■ Exercise details:
Pull every line from the records that has the word "Group" in it.

(Entries shown begins)

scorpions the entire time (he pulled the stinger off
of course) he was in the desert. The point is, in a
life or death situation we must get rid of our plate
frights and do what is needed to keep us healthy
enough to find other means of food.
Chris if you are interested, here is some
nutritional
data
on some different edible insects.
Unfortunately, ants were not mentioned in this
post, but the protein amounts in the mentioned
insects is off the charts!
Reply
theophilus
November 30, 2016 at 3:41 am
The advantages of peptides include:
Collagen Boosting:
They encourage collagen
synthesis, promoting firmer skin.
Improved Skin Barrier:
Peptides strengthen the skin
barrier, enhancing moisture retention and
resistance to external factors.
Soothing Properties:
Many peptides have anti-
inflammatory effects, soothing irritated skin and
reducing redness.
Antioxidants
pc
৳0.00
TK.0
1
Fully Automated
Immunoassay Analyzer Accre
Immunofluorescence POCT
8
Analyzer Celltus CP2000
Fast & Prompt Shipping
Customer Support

(Entries shown ends)
(Entries shown begins)

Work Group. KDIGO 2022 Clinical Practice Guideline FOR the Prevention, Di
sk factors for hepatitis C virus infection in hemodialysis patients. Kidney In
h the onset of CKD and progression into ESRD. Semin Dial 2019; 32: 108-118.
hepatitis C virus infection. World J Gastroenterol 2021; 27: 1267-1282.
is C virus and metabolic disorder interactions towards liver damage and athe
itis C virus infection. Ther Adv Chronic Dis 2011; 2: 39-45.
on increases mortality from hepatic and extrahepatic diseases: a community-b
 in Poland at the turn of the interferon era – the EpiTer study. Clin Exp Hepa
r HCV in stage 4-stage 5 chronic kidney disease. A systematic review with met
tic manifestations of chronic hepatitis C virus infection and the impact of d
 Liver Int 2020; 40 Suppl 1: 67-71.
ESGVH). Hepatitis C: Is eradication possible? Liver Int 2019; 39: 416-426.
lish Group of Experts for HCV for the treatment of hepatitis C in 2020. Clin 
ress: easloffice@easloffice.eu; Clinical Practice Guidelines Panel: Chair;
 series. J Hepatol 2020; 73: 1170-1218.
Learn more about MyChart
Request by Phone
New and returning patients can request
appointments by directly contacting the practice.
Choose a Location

(Entries shown ends)

■ Output below:
Work Group. KDIGO 2022 Clinical Practice Guideline FOR the Prevention, Di
lish Group of Experts for HCV for the treatment of hepatitis C in 2020. Clin 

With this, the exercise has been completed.